[Document layout detection data]
++++++
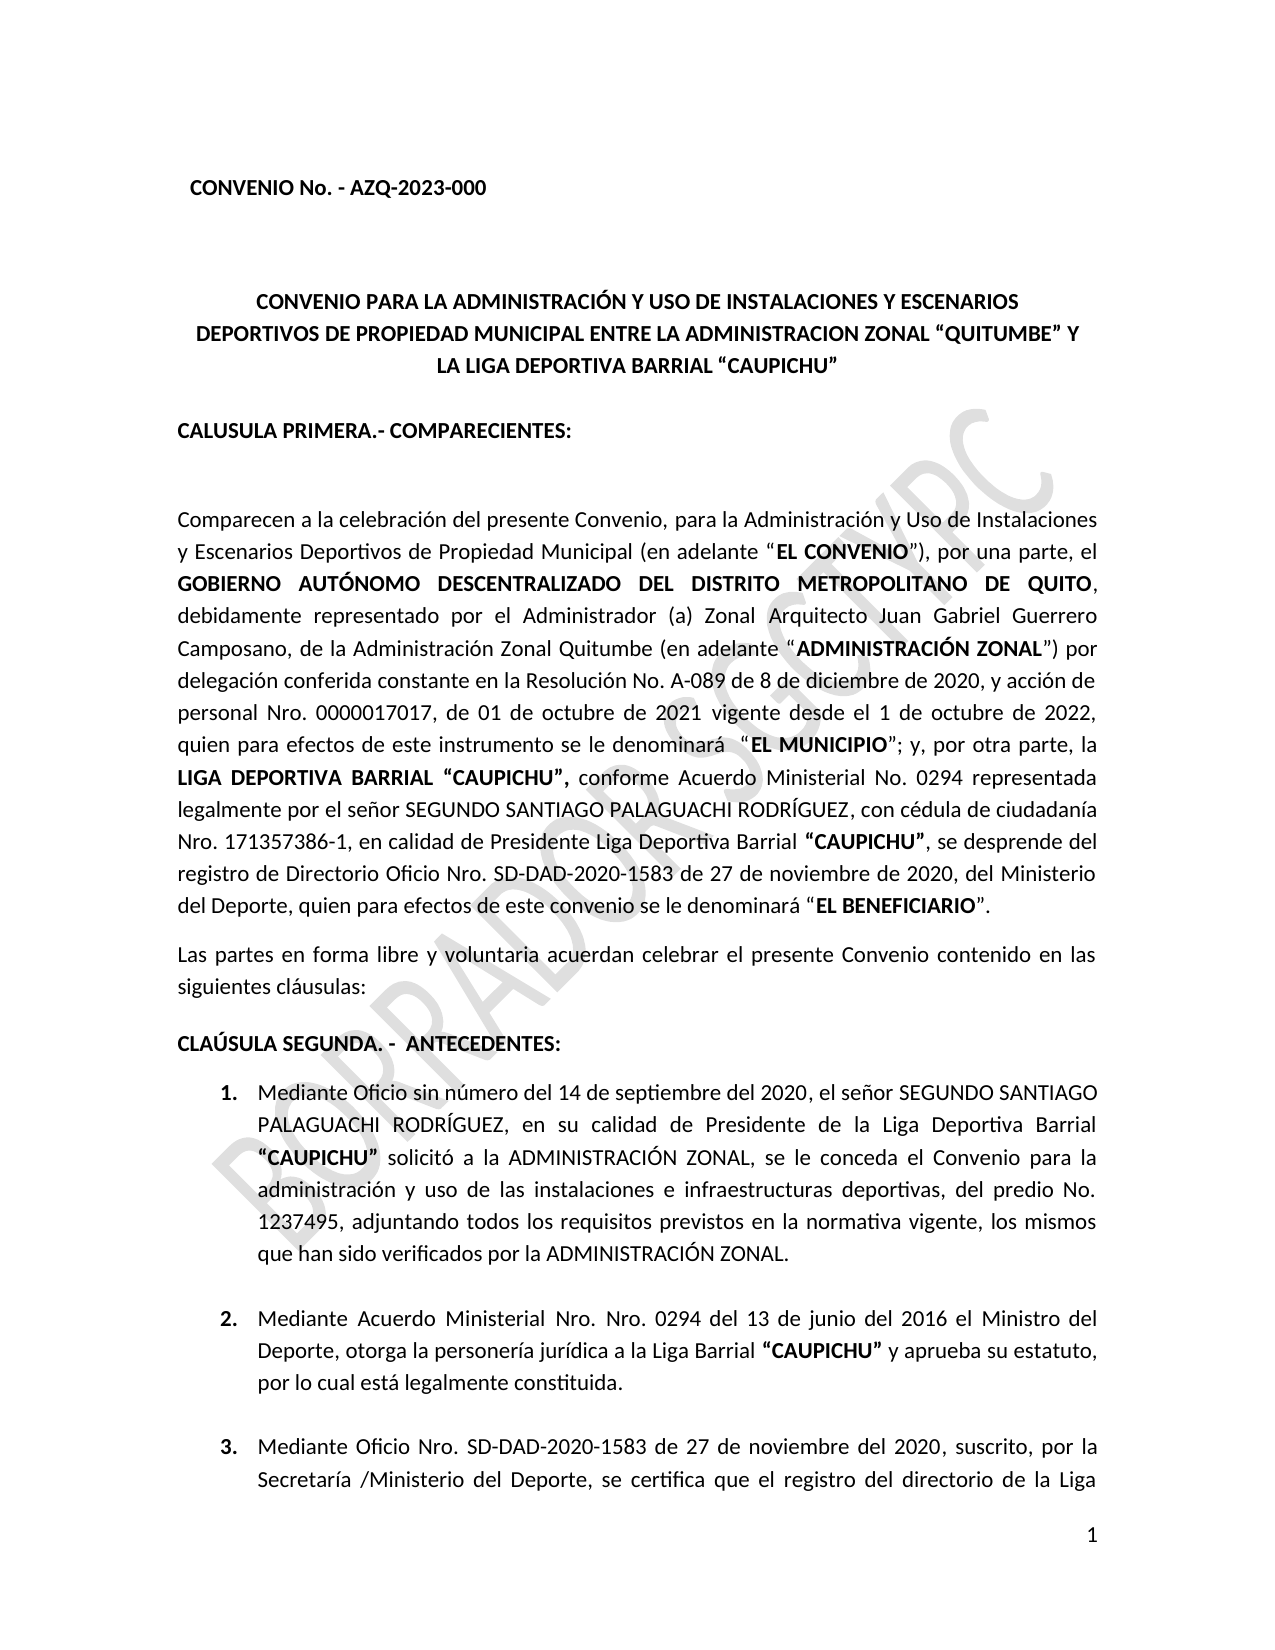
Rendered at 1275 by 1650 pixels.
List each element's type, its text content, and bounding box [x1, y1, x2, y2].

text CONVENIO PARA LA ADMINISTRACIÓN Y USO DE INSTALACIONES Y ESCENARIOS DEPORTIVOS DE PROPIEDAD MUNICIPAL ENTRE LA ADMINISTRACION ZONAL “QUITUMBE” Y LA LIGA DEPORTIVA BARRIAL “CAUPICHU” [193, 287, 1082, 379]
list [220, 1432, 1098, 1493]
text CLAÚSULA SEGUNDA. - ANTECEDENTES: [177, 1029, 1098, 1058]
text CALUSULA PRIMERA.- COMPARECIENTES: [177, 416, 1098, 444]
text Las partes en forma libre y voluntaria acuerdan celebrar el presente Convenio contenido en las siguientes cláusulas: [177, 940, 1098, 1000]
text CONVENIO No. - AZQ-2023-000 [190, 173, 588, 201]
list Mediante Acuerdo Ministerial Nro. Nro. 0294 del 13 de junio del 2016 el Ministro del Deporte, otorga la personería jurídica a la Liga Barrial “CAUPICHU” y aprueba su estatuto, por lo cual está legalmente constituida. [220, 1304, 1098, 1396]
text Comparecen a la celebración del presente Convenio, para la Administración y Uso de Instalaciones y Escenarios Deportivos de Propiedad Municipal (en adelante “EL CONVENIO”), por una parte, el GOBIERNO AUTÓNOMO DESCENTRALIZADO DEL DISTRITO METROPOLITANO DE QUITO, debidamente representado por el Administrador (a) Zonal Arquitecto Juan Gabriel Guerrero Camposano, de la Administración Zonal Quitumbe (en adelante “ADMINISTRACIÓN ZONAL”) por delegación conferida constante en la Resolución No. A-089 de 8 de diciembre de 2020, y acción de personal Nro. 0000017017, de 01 de octubre de 2021 vigente desde el 1 de octubre de 2022, quien para efectos de este instrumento se le denominará “EL MUNICIPIO”; y, por otra parte, la LIGA DEPORTIVA BARRIAL “CAUPICHU”, conforme Acuerdo Ministerial No. 0294 representada legalmente por el señor SEGUNDO SANTIAGO PALAGUACHI RODRÍGUEZ, con cédula de ciudadanía Nro. 171357386-1, en calidad de Presidente Liga Deportiva Barrial “CAUPICHU”, se desprende del registro de Directorio Oficio Nro. SD-DAD-2020-1583 de 27 de noviembre de 2020, del Ministerio del Deporte, quien para efectos de este convenio se le denominará “EL BENEFICIARIO”. [177, 505, 1098, 919]
list Mediante Oficio sin número del 14 de septiembre del 2020, el señor SEGUNDO SANTIAGO PALAGUACHI RODRÍGUEZ, en su calidad de Presidente de la Liga Deportiva Barrial “CAUPICHU” solicitó a la ADMINISTRACIÓN ZONAL, se le conceda el Convenio para la administración y uso de las instalaciones e infraestructuras deportivas, del predio No. 1237495, adjuntando todos los requisitos previstos en la normativa vigente, los mismos que han sido verificados por la ADMINISTRACIÓN ZONAL. [220, 1078, 1098, 1267]
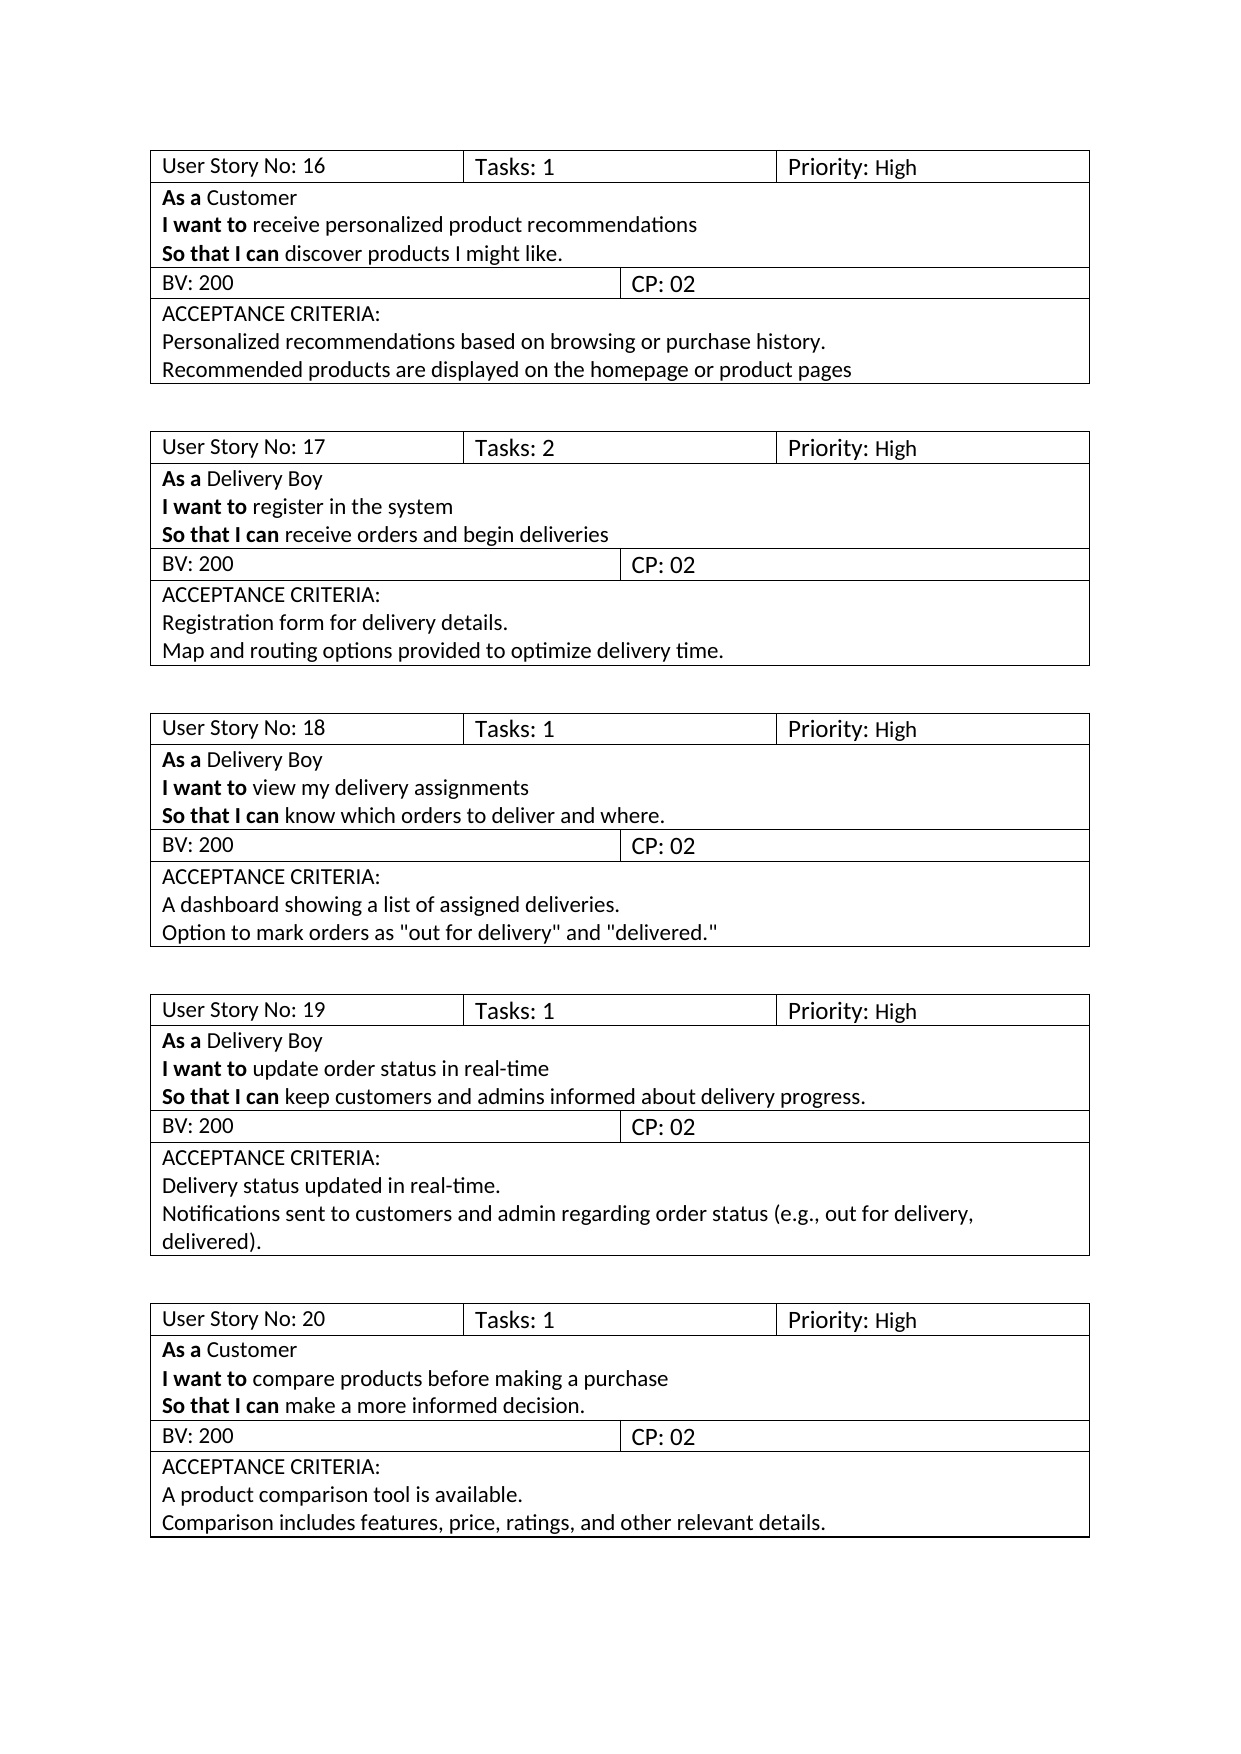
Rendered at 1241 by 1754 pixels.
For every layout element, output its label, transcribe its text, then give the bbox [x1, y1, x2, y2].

table_cell BV: 200 [151, 830, 620, 861]
table_cell CP: 02 [621, 830, 1089, 861]
table_cell As a Delivery Boy I want to register in the system So that I can receive orders and begin deliveries [151, 464, 1089, 548]
table_header Priority: High [777, 714, 1089, 744]
table_cell CP: 02 [621, 268, 1089, 298]
table_cell As a Customer I want to receive personalized product recommendations So that I can discover products I might like. [151, 183, 1089, 267]
table_cell ACCEPTANCE CRITERIA: Personalized recommendations based on browsing or purchase history. Recommended products are displayed on the homepage or product pages [151, 299, 1089, 383]
table_cell BV: 200 [151, 268, 620, 298]
table_cell ACCEPTANCE CRITERIA: Registration form for delivery details. Map and routing options provided to optimize delivery time. [151, 581, 1089, 664]
table_cell ACCEPTANCE CRITERIA: A dashboard showing a list of assigned deliveries. Option to mark orders as "out for delivery" and "delivered." [151, 862, 1089, 946]
table_cell As a Delivery Boy I want to view my delivery assignments So that I can know which orders to deliver and where. [151, 745, 1089, 829]
table_cell BV: 200 [151, 549, 620, 579]
table_header Tasks: 2 [464, 432, 776, 463]
table_cell CP: 02 [621, 549, 1089, 579]
table_header Tasks: 1 [464, 151, 776, 182]
table_cell As a Customer I want to compare products before making a purchase So that I can make a more informed decision. [151, 1336, 1089, 1420]
table_header User Story No: 18 [151, 714, 463, 744]
table_header Priority: High [777, 995, 1089, 1025]
table_cell CP: 02 [621, 1421, 1089, 1451]
table_header Tasks: 1 [464, 995, 776, 1025]
table_header User Story No: 19 [151, 995, 463, 1025]
table_cell ACCEPTANCE CRITERIA: Delivery status updated in real-time. Notifications sent to customers and admin regarding order status (e.g., out for delivery, delivered). [151, 1143, 1089, 1255]
table_cell As a Delivery Boy I want to update order status in real-time So that I can keep customers and admins informed about delivery progress. [151, 1026, 1089, 1110]
table_cell BV: 200 [151, 1421, 620, 1451]
table_header User Story No: 20 [151, 1304, 463, 1334]
table_header Tasks: 1 [464, 1304, 776, 1334]
table_cell BV: 200 [151, 1111, 620, 1142]
table_header User Story No: 17 [151, 432, 463, 463]
table_cell ACCEPTANCE CRITERIA: A product comparison tool is available. Comparison includes features, price, ratings, and other relevant details. [151, 1452, 1089, 1536]
table_cell CP: 02 [621, 1111, 1089, 1142]
table_header Priority: High [777, 432, 1089, 463]
table_header Tasks: 1 [464, 714, 776, 744]
table_header Priority: High [777, 1304, 1089, 1334]
table_header Priority: High [777, 151, 1089, 182]
table_header User Story No: 16 [151, 151, 463, 182]
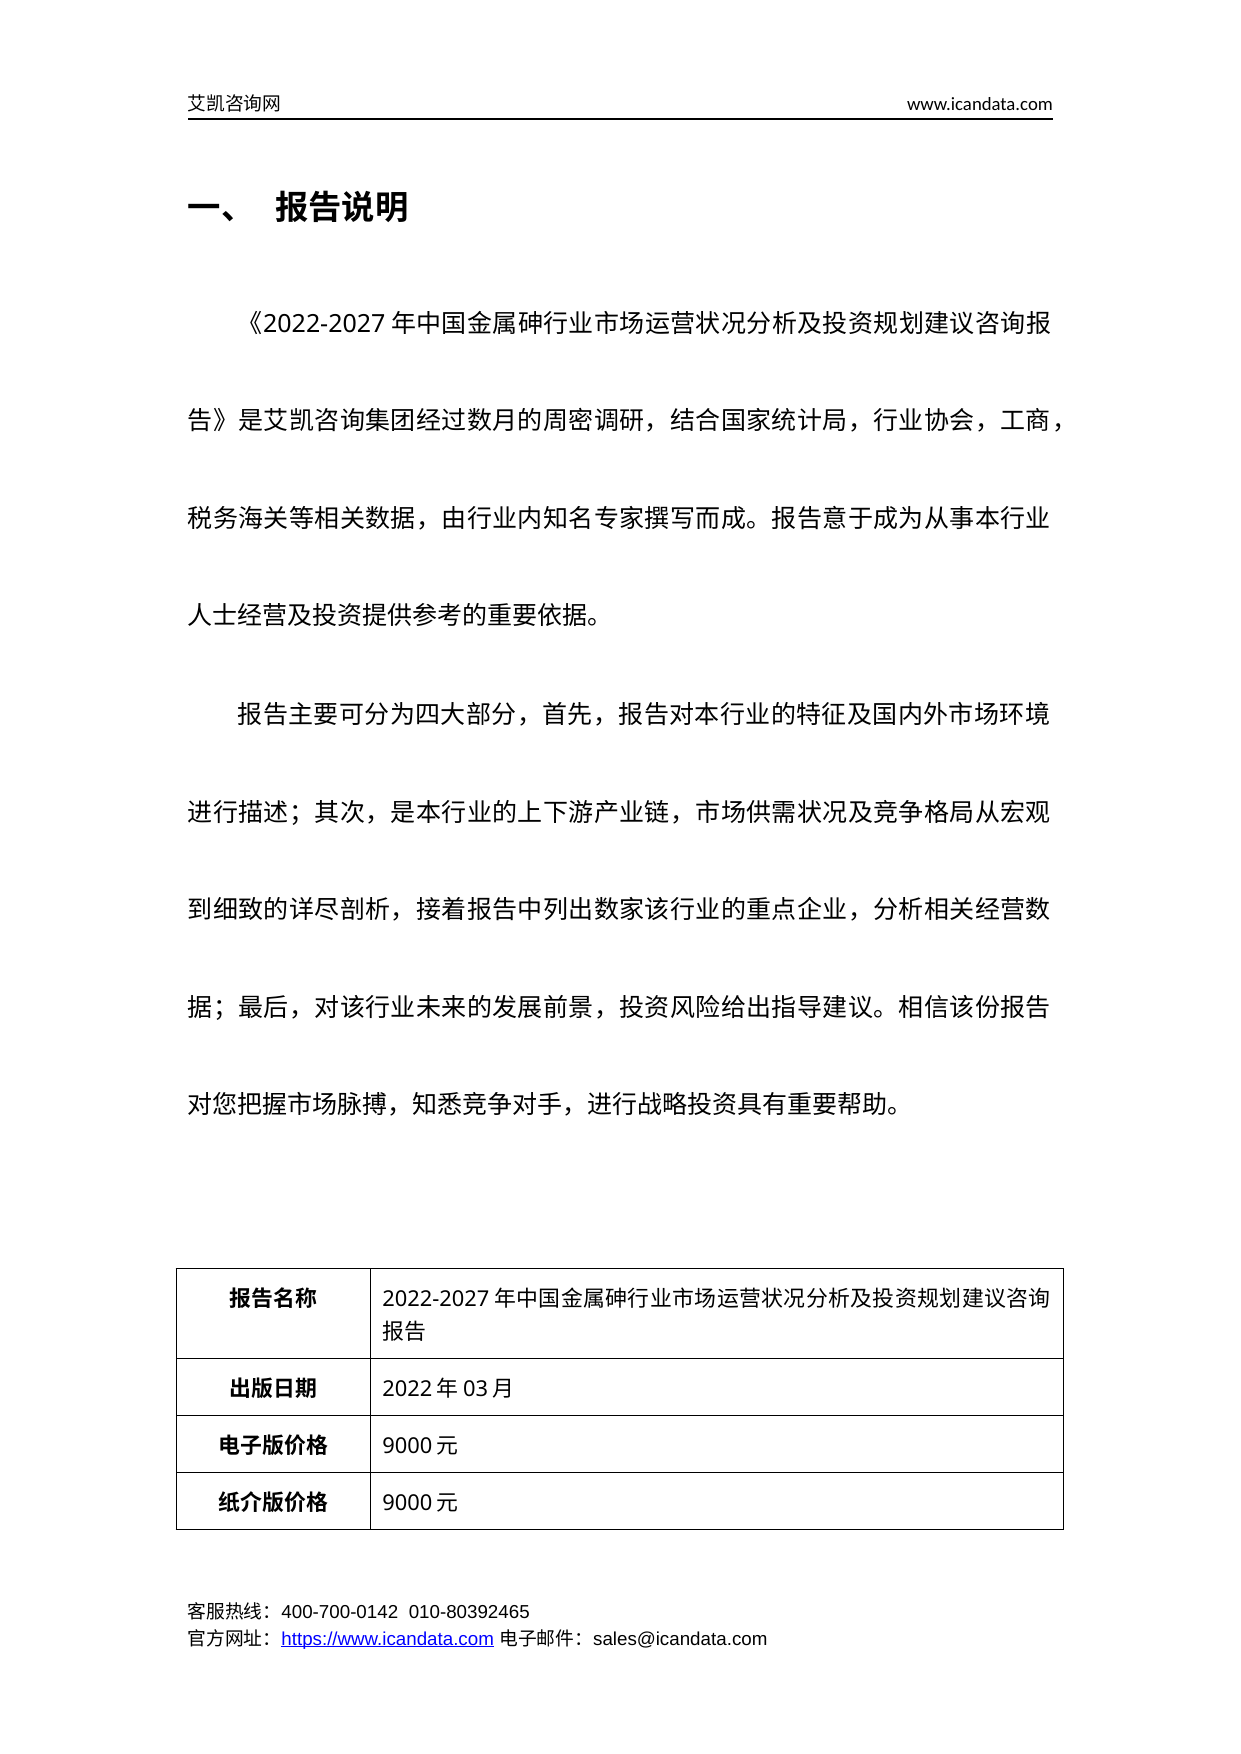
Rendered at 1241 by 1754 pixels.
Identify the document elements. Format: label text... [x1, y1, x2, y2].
++++++
_Task directions:_ A single integer is the expected output: the number of lines in the data that include the word "label".

_Answer below:_ 2